Sur NRJ il y avait un garçon qui a appelé et discuter sur le topic de coucher avec la mère de sa copine. QUOI? C’est fou.
auj je suis allé faire une promenade de Rue Mouffetard jusqu’à Mabillon. C’était incroyable, les rues, les gens, les restaurants.
auj c’était aussi le poisson d’avril. ( = April fool)
Europe may have derived its April-fooling from the French.[1] French and Dutch references from 1508 and 1539 respectively describe April Fools’ Day jokes and the custom of making them on the first of April. France was one of the first nations to make January 1 officially New Year’s Day (which was already celebrated by many), by decree of Charles IX. This was in 1564, even before the 1582 adoption of the Gregorian calendar (See Julian start of the year). Thus the New Year’s gifts and visits of felicitation which had been the feature of 1 April became associated with the first day of January, and those who disliked or did not hear about the change were fair game for those wits who amused themselves by sending mock presents and paying calls of pretended ceremony on 1 April.
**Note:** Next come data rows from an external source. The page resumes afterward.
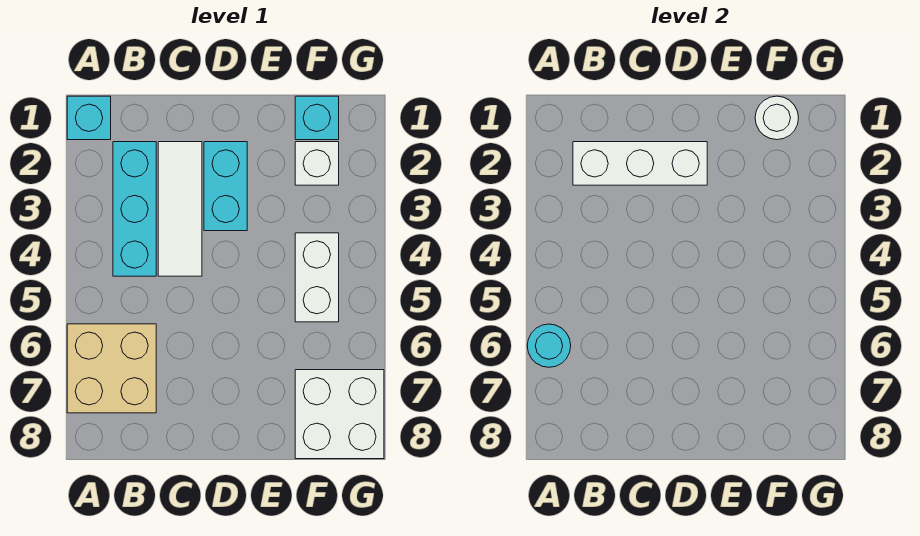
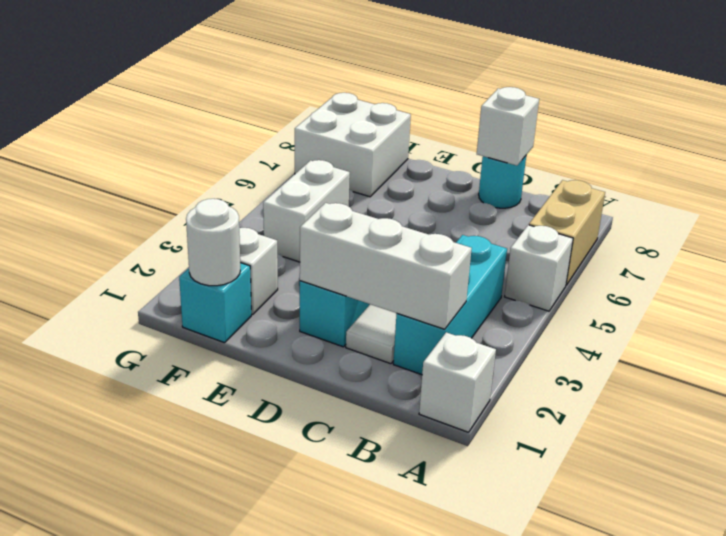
cyan brick A1 level 1 -> white brick A1 level 1
none -> white brick A5 level 1
tan brick A6:B7 level 1 -> tan brick A6:A7 level 1
cyan round brick A6 level 2 -> cyan round brick C8 level 1
none -> white brick C8 level 2

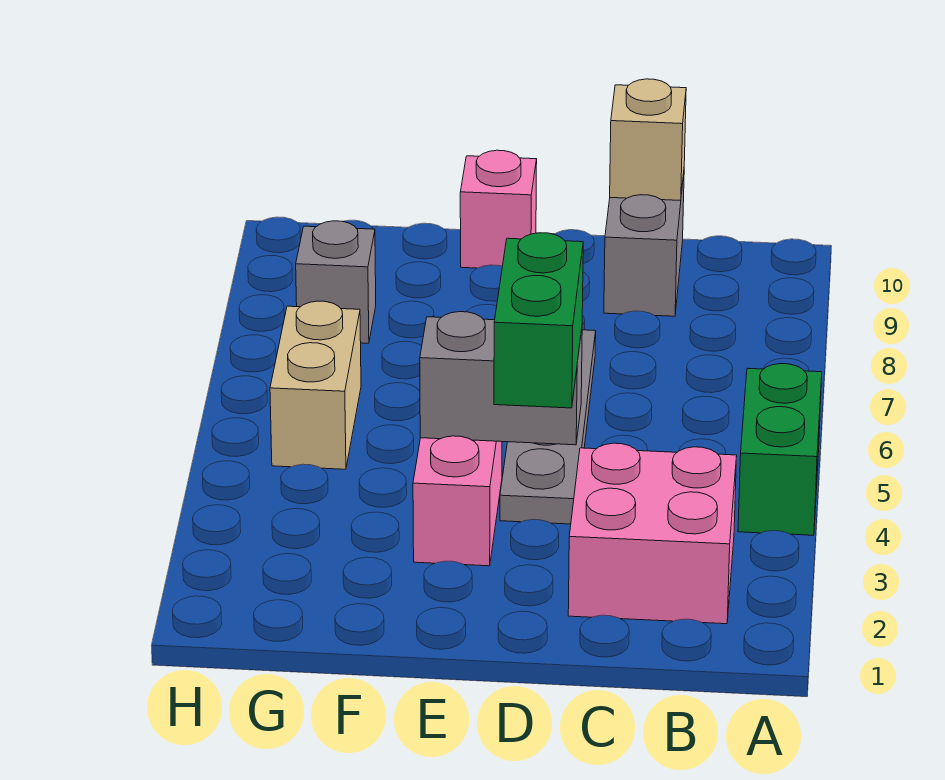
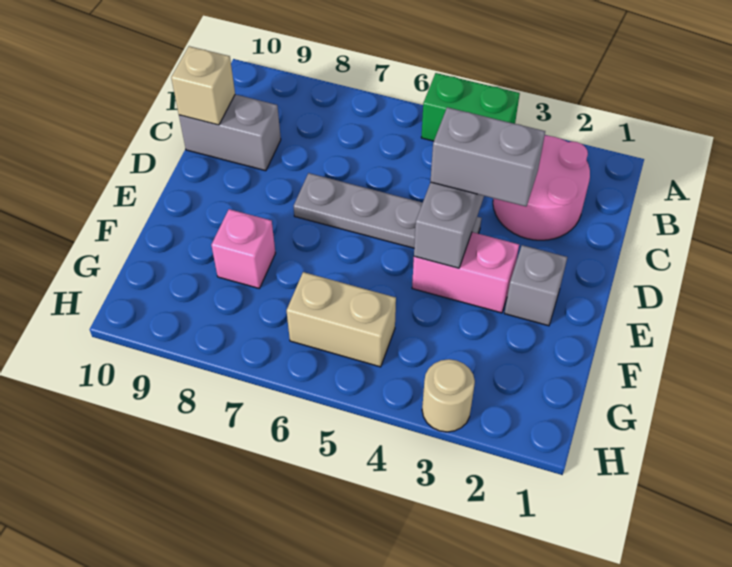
pink brick B2:C3 level 1 -> pink round brick B2:C3 level 1
green brick D3:D4 level 3 -> grey brick D3:D4 level 3
pink brick E10 level 1 -> pink brick F8 level 1
grey brick G8 level 1 -> grey brick E2 level 1
none -> tan round brick H3 level 1

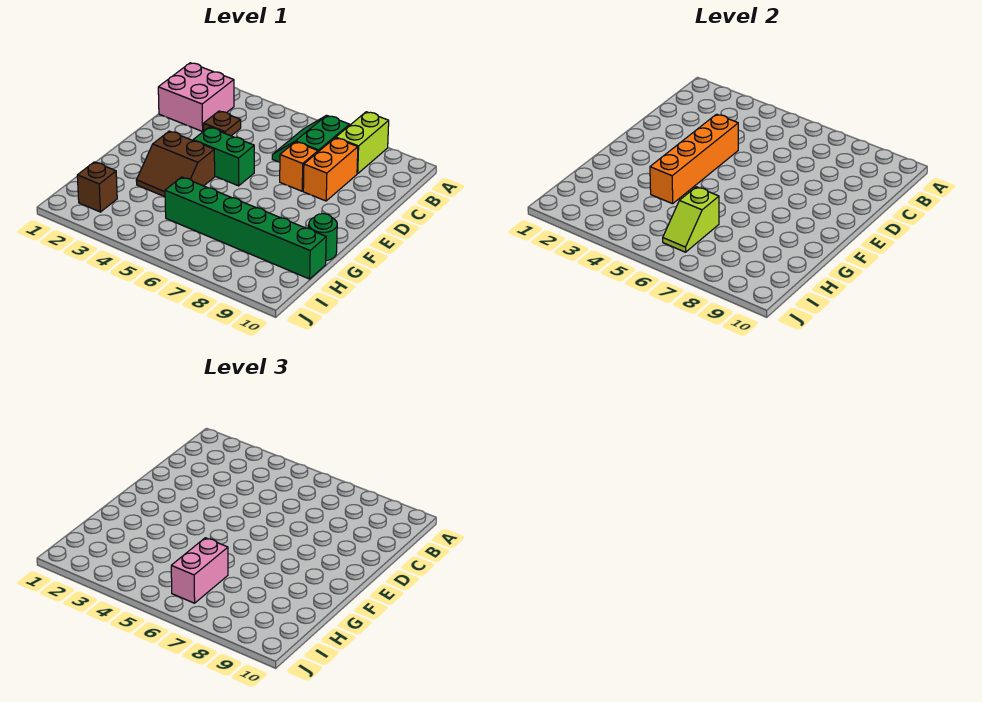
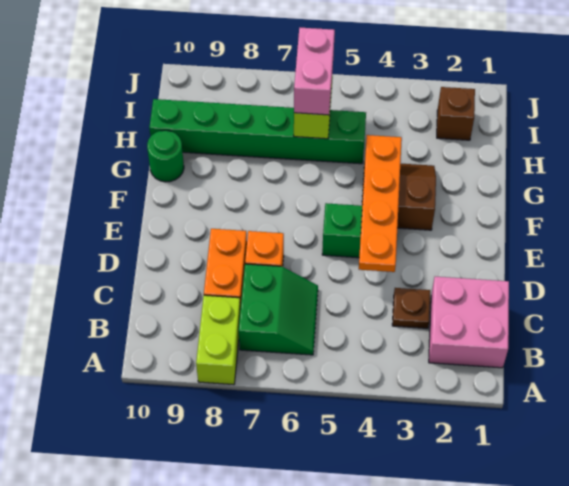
orange brick D4:G4 level 2 -> orange plate D4:G4 level 2

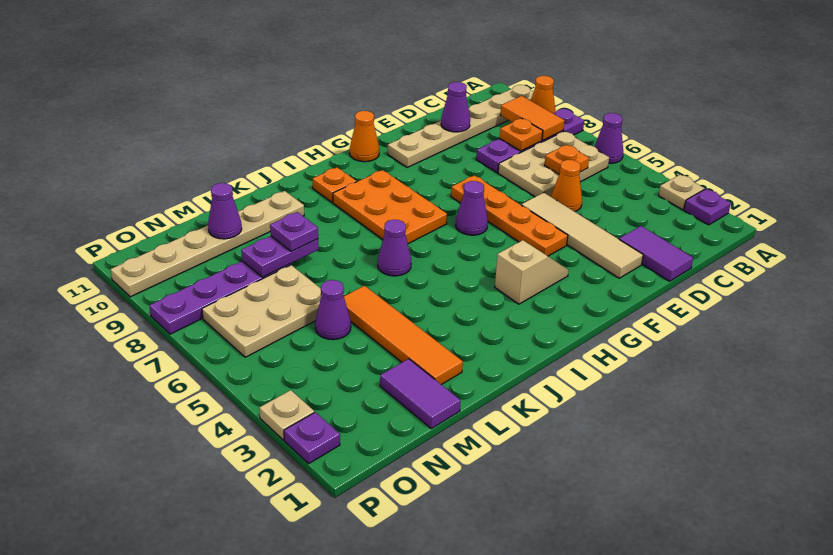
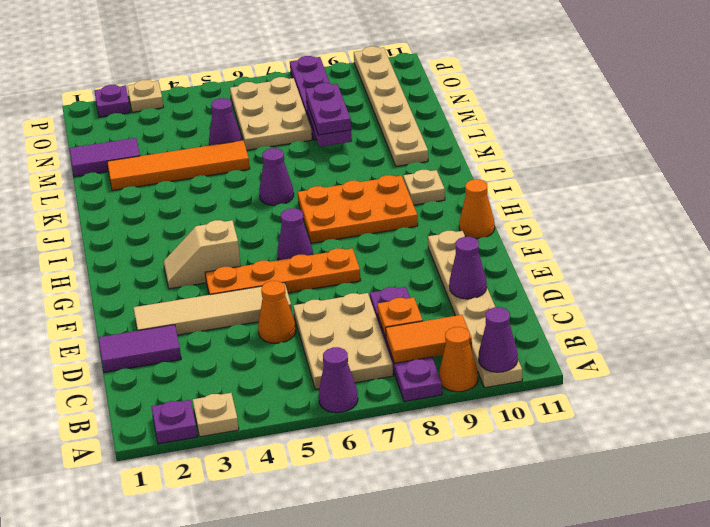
orange plate C6 level 2 -> none
tan slope G3:H3 level 1 top H -> tan slope G3:G4 level 1 top 4
orange plate I10 level 1 -> tan plate I10 level 1
purple plate L8 level 3 -> purple plate L8:M8 level 3
purple cone M10 level 2 -> purple cone A10 level 2

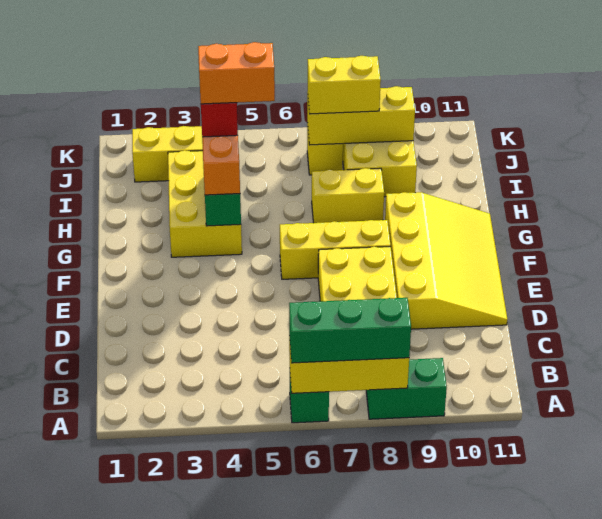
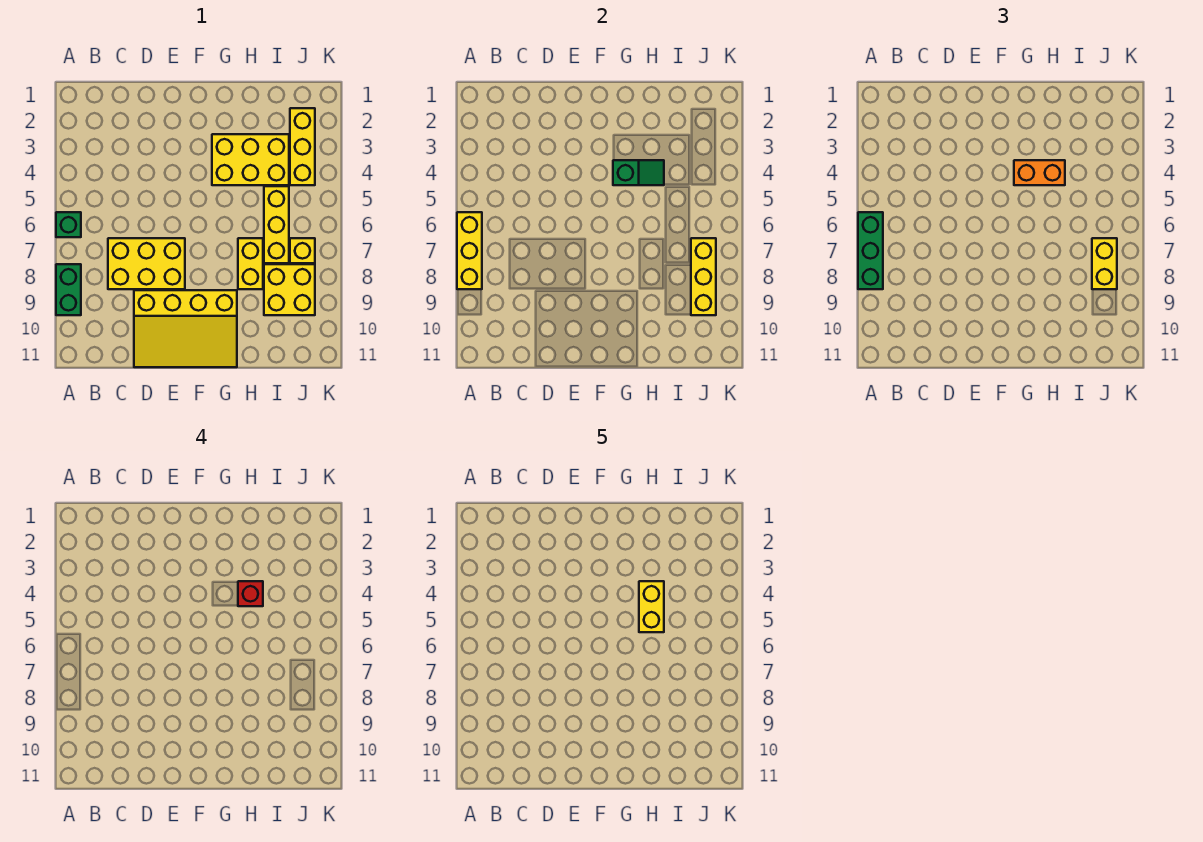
yellow brick F6:F8 level 1 -> yellow brick I5:I7 level 1
orange brick H4:H5 level 5 -> yellow brick H4:H5 level 5

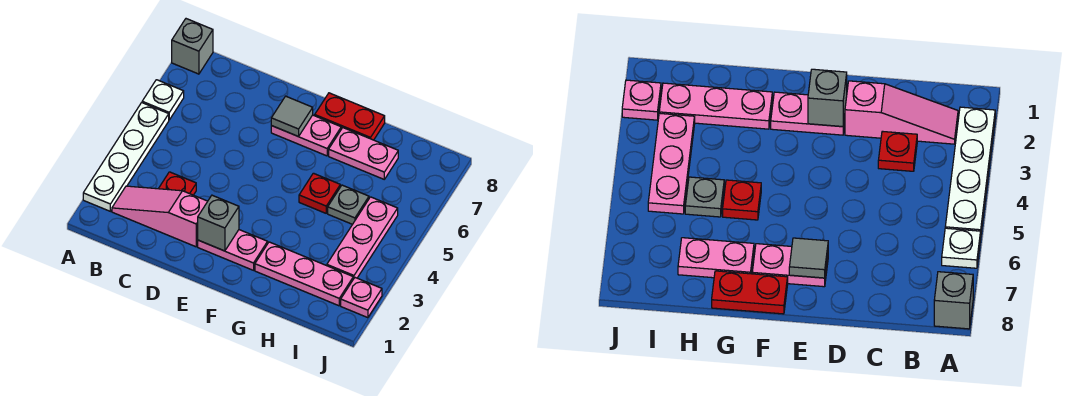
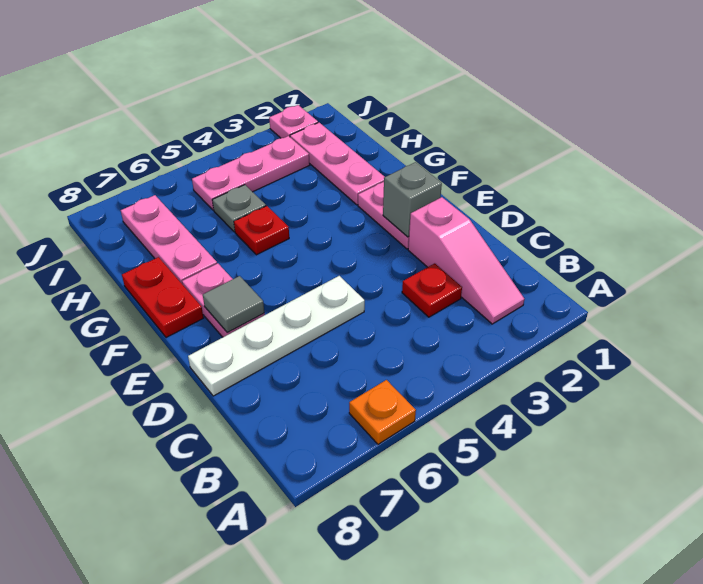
white plate A2:A5 level 1 -> white plate D5:D8 level 1
white plate A6 level 1 -> orange plate A6 level 1
grey brick A8 level 1 -> none
pink plate G7:H7 level 1 -> pink plate G7:I7 level 1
In France the person fooled is known as poisson d’avril (April fish). This has been explained as arising from the fact that in April the sun quits the zodiacal sign of the fish. The French traditionally celebrated this holiday by placing dead fish on the backs of friends. Today, real fish have been replaced with sticky, fish-shaped paper cut-outs that children try to sneak onto the back of their friends’ shirts. Candy shops and bakeries also offer fish-shaped sweets for the holiday.
oh, so that’s why, but they’re all hypotheses anyway.
actually i took a few hundred photos, but deleted most of them. it’s just so hard to get something decent under night conditions, even worse with photos of people, who keep moving around.
interestingly, U.S.A in french is “É.-U.A.”, wow i would never have recognised that, États-Unis d’Amérique indeed.